[Provided entries — start]

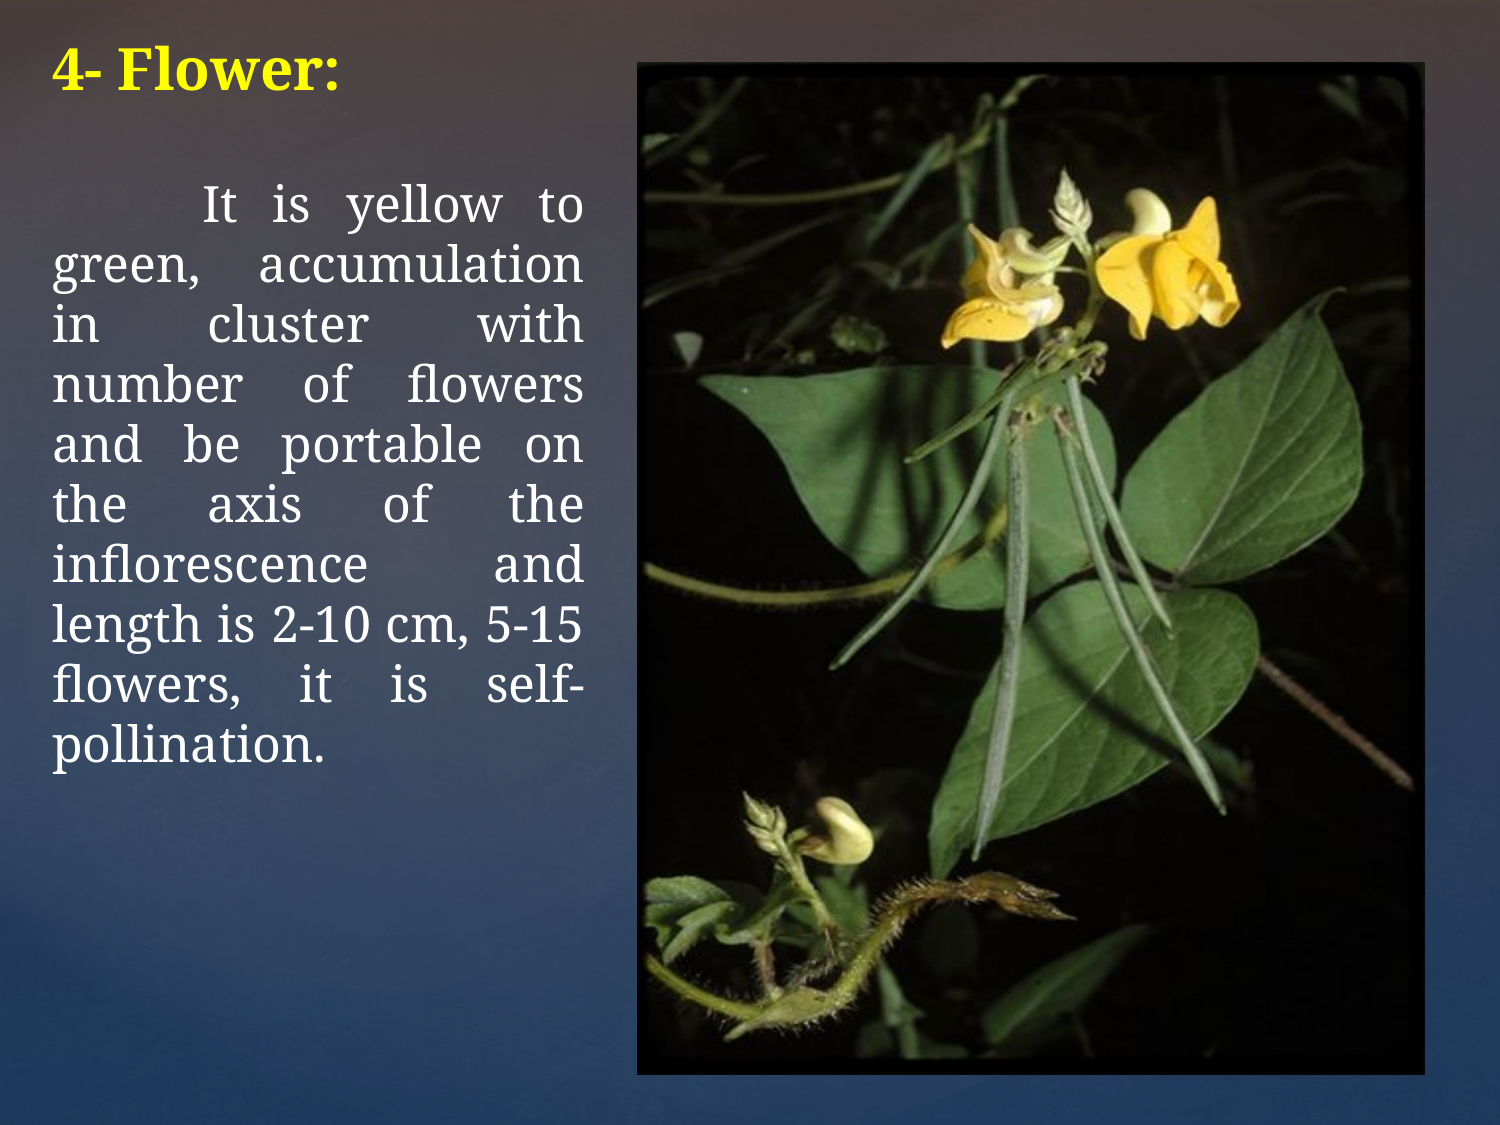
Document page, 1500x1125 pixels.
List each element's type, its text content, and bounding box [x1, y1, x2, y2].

text_box 4- Flower: It is yellow to green, accumulation in cluster with number of flowers and be portable on the axis of the inflorescence and length is 2-10 cm, 5-15 flowers, it is self- pollination. [37, 24, 600, 840]
picture [637, 62, 1426, 1076]
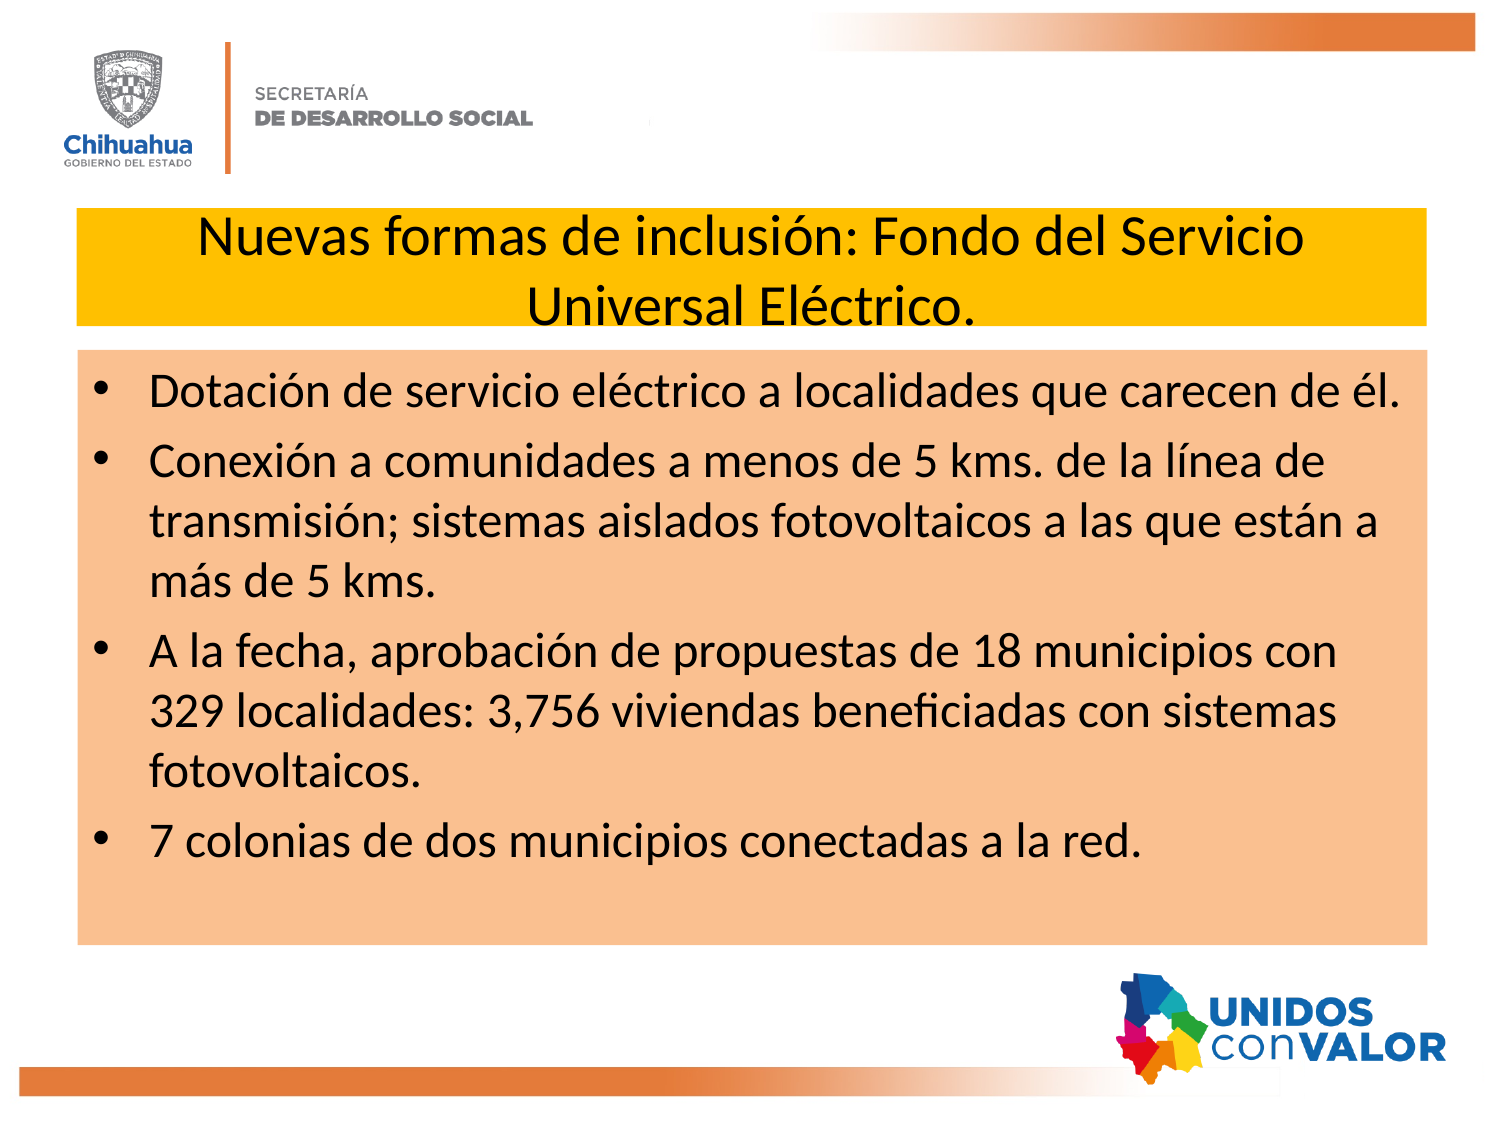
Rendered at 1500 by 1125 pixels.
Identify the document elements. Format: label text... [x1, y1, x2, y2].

picture [64, 42, 533, 174]
title Nuevas formas de inclusión: Fondo del Servicio Universal Eléctrico. [76, 208, 1427, 327]
picture [0, 1, 1500, 1125]
list Dotación de servicio eléctrico a localidades que carecen de él. Conexión a comunidades a menos de 5 kms. de la línea de transmisión; sistemas aislados fotovoltaicos a las que están a más de 5 kms. A la fecha, aprobación de propuestas de 18 municipios con 329 localidades: 3,756 viviendas beneficiadas con sistemas fotovoltaicos. 7 colonias de dos municipios conectadas a la red. [77, 349, 1428, 946]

[Provided entries — finish]

● **Work request**: Word for word, retype the material above without its pictures.

● **Written solution**:
Document page, 1500x1125 pixels.
List each element's type, its text content, and bounding box [x1, y1, x2, y2].

text_box 4- Flower: It is yellow to green, accumulation in cluster with number of flowers and be portable on the axis of the inflorescence and length is 2-10 cm, 5-15 flowers, it is self- pollination. [37, 24, 600, 840]
picture [637, 62, 1426, 1076]
Rendered at 1500 by 1125 pixels.
Identify the document elements. Format: label text... [x1, y1, x2, y2].

picture [64, 42, 533, 174]
title Nuevas formas de inclusión: Fondo del Servicio Universal Eléctrico. [76, 208, 1427, 327]
picture [0, 1, 1500, 1125]
list Dotación de servicio eléctrico a localidades que carecen de él. Conexión a comunidades a menos de 5 kms. de la línea de transmisión; sistemas aislados fotovoltaicos a las que están a más de 5 kms. A la fecha, aprobación de propuestas de 18 municipios con 329 localidades: 3,756 viviendas beneficiadas con sistemas fotovoltaicos. 7 colonias de dos municipios conectadas a la red. [77, 349, 1428, 946]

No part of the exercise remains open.